There’s a new kind of man surfacing in our culture. He’s unattached. He may be underemployed. And he’s under the radar of most women. I call him a free-range man but unlike the brave, wandering hunter of our anthropological past, this man is a fall out from the rise of women in the United States.
I talk a lot about the rise of women in America – the fact that these days for every two men who graduate college, there are three women, the fact that women make up three-fifths of graduate school students, the fact that women now make up the majority of the workforce, and the fact that in the age 22-30 demographic, women make more money than their male peers. And I often talk about one less welcome fact, that fourteen million single mothers are raising one in four American children.
But what’s happening to men in this culture of soaring and single parenting women? Well, some are struggling in terms of connecting. If they are making money, they may be accumulating assets instead of family. I once met one fifty year old, never married man, with five houses and six cars, and no children. If they aren’t making money, they may be rooming with other free-range men, or even living with Mom under the guise of caring for her. If these free-range men are divorced, they may be exiled from the life-sustaining social community that the ex-wife and kids won in the divorce. I think of the night in 1993 when a recently divorced OJ Simpson watched through a restaurant window, the dinner of his children and his wife’s family celebrating his daughter’s dance recital. Witnesses say they saw him pacing back and forth, like a caged animal stuck behind a barrier. Hours later, his beautiful ex-wife, Nicole Brown Simpson, was dead.

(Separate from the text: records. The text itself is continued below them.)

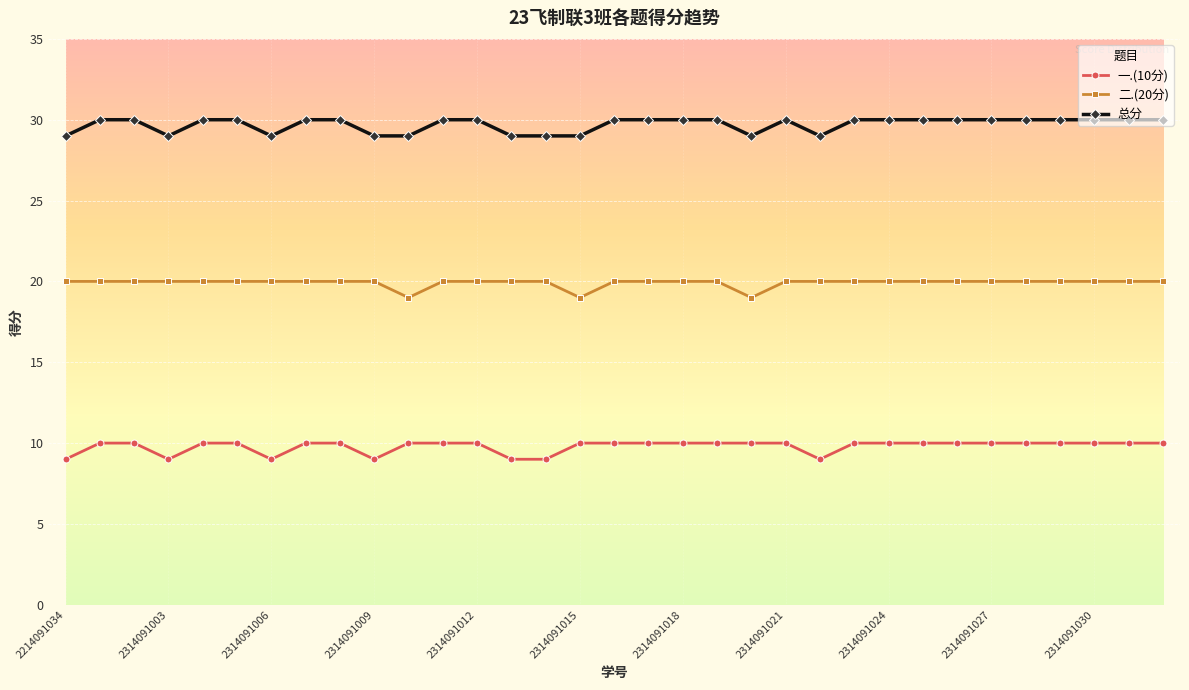

True or false: 总分 has more than 0 interior local peaks.

True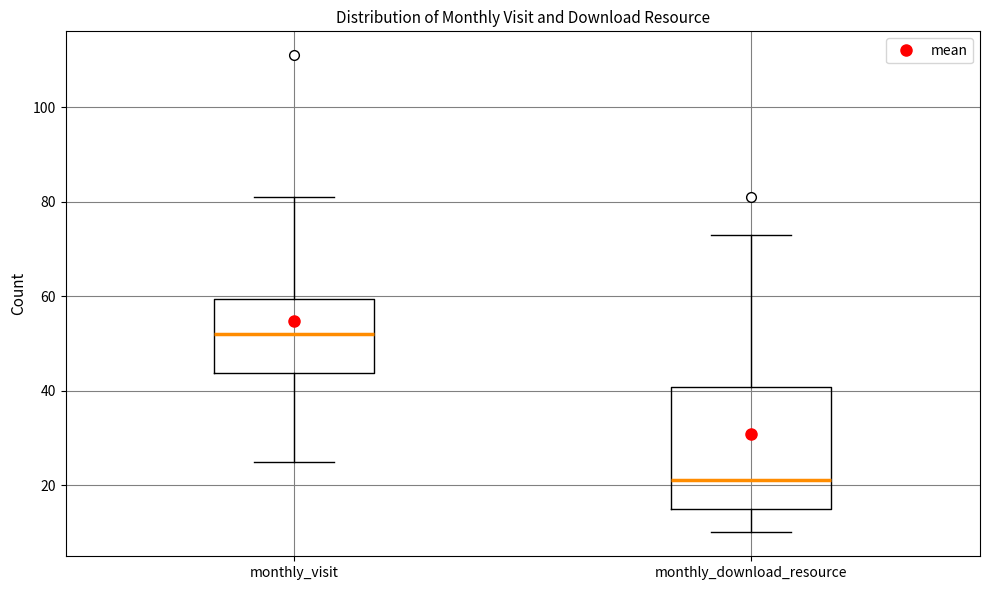

Which box has the highest median line?

monthly_visit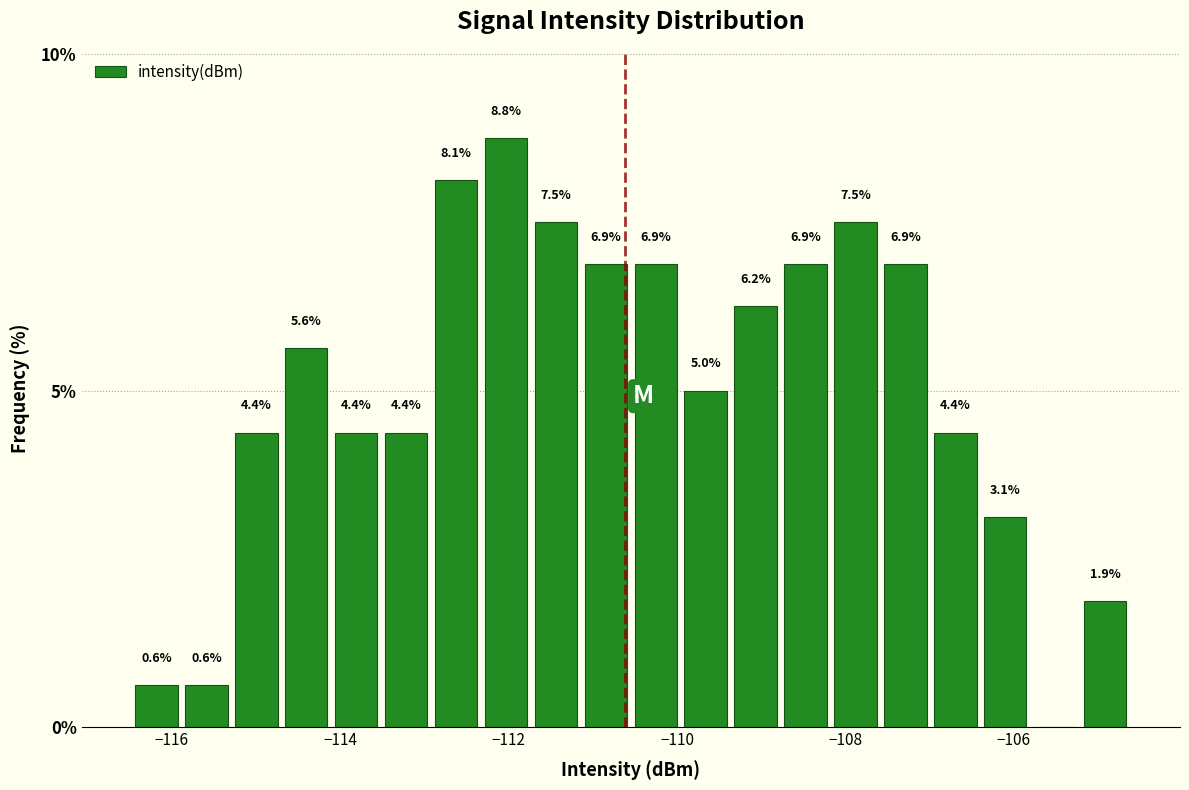

Read against the x-axis, roughly where is the centre of the tallest bar?

-112.0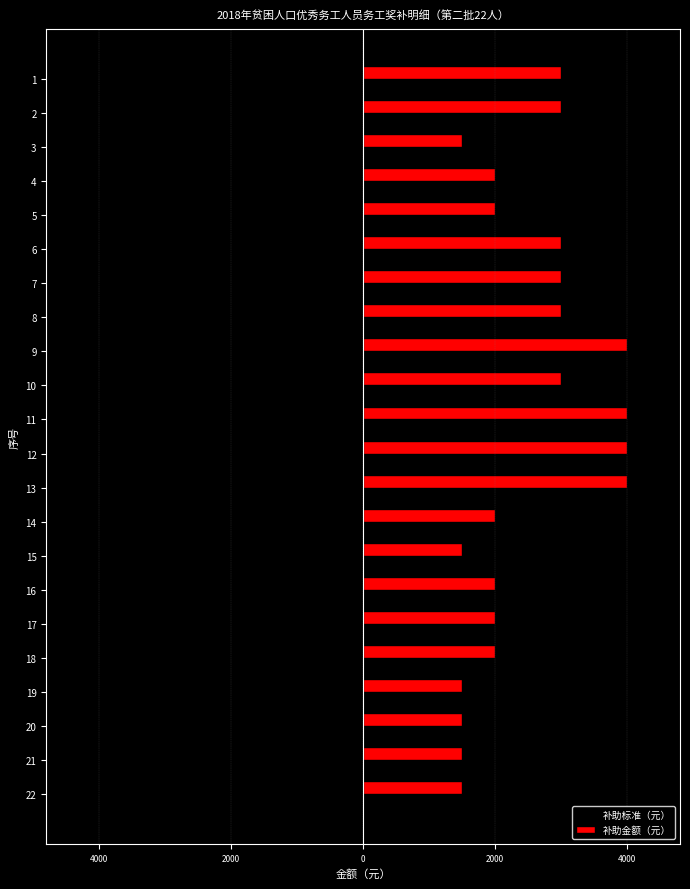

True or false: 补助金额（元） has a value of 910 at 14.

False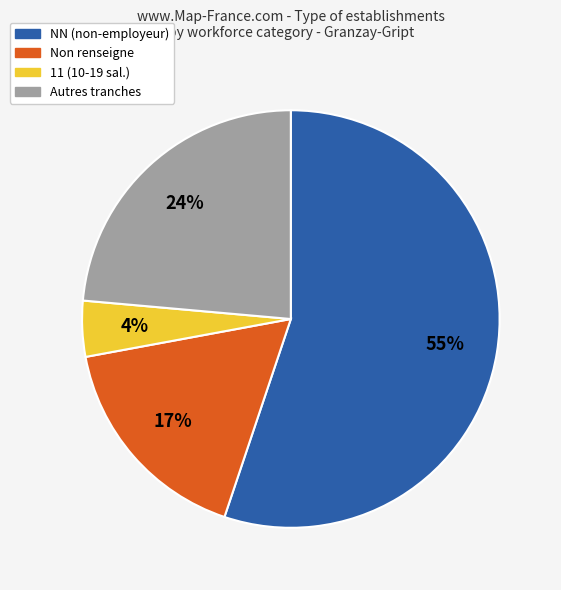

Is there a majority slice in this chart?

Yes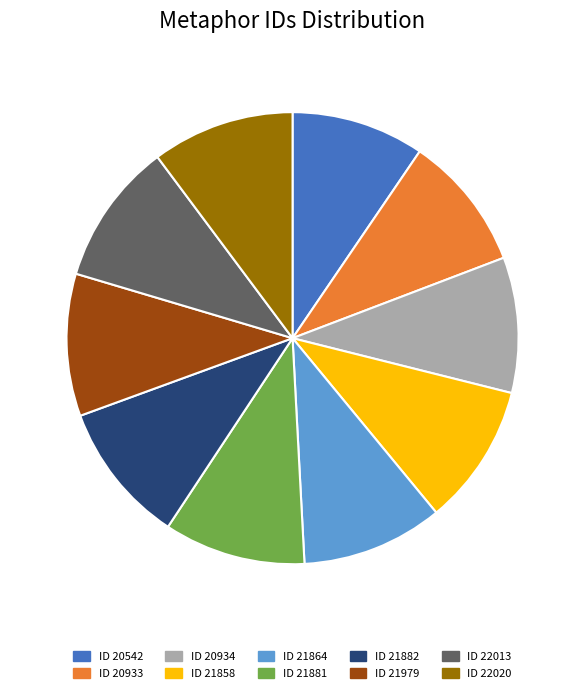

How many segments does this pie chart have?

10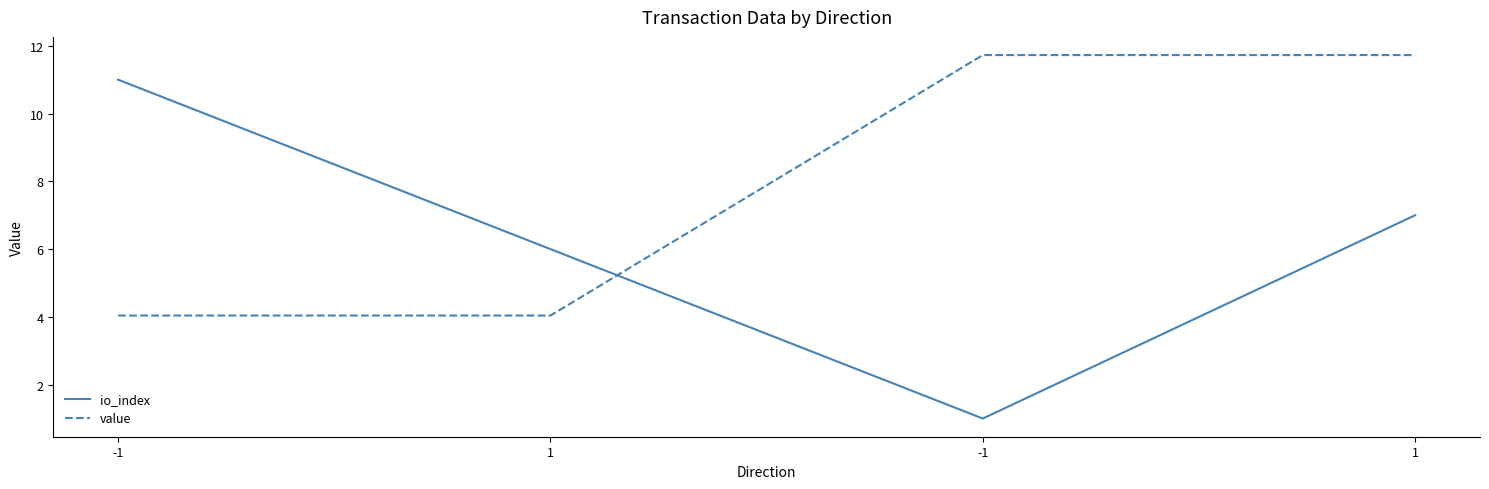

Which series has the largest range (max minus min)?

io_index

More than ever, working class men are finding themselves single. Their female peers, seduced by education and careers, often come down with a case of what sociologists call, “The George Clooney Effect,” the desire for a higher status man as mate. Of course, the math isn’t in their favor. Many women are missing their fertility window as they wait for a marriage offer from a CEO.
In this month’s Atlantic Magazine, there is a horrifying story of a serial killer who targeted unattached, working class men by advertising on Craig’s List for a caretaker for a secluded farm. The killer seemed all too aware of the vulnerability of this kind of victim, as if their disappearance would go unnoticed. But, as the article eventually revealed, the murderer underestimated one thing — the degree of non-traditional connections these men had. One had a walkie-talkie relationship with a longtime buddy. When just one day went by without a radio blast, he was on the hunt for his friend. Another had a father/daughter style relationship with a young housekeeper, and still another had a sister who wouldn’t quit looking.
Humans are wired to bond. Having secure attachments and frequent social activities affect our biology. But in this era of mobility, loose family connections, and information based jobs, there is a group of able-bodied, thoughtful men, who are being given short shift.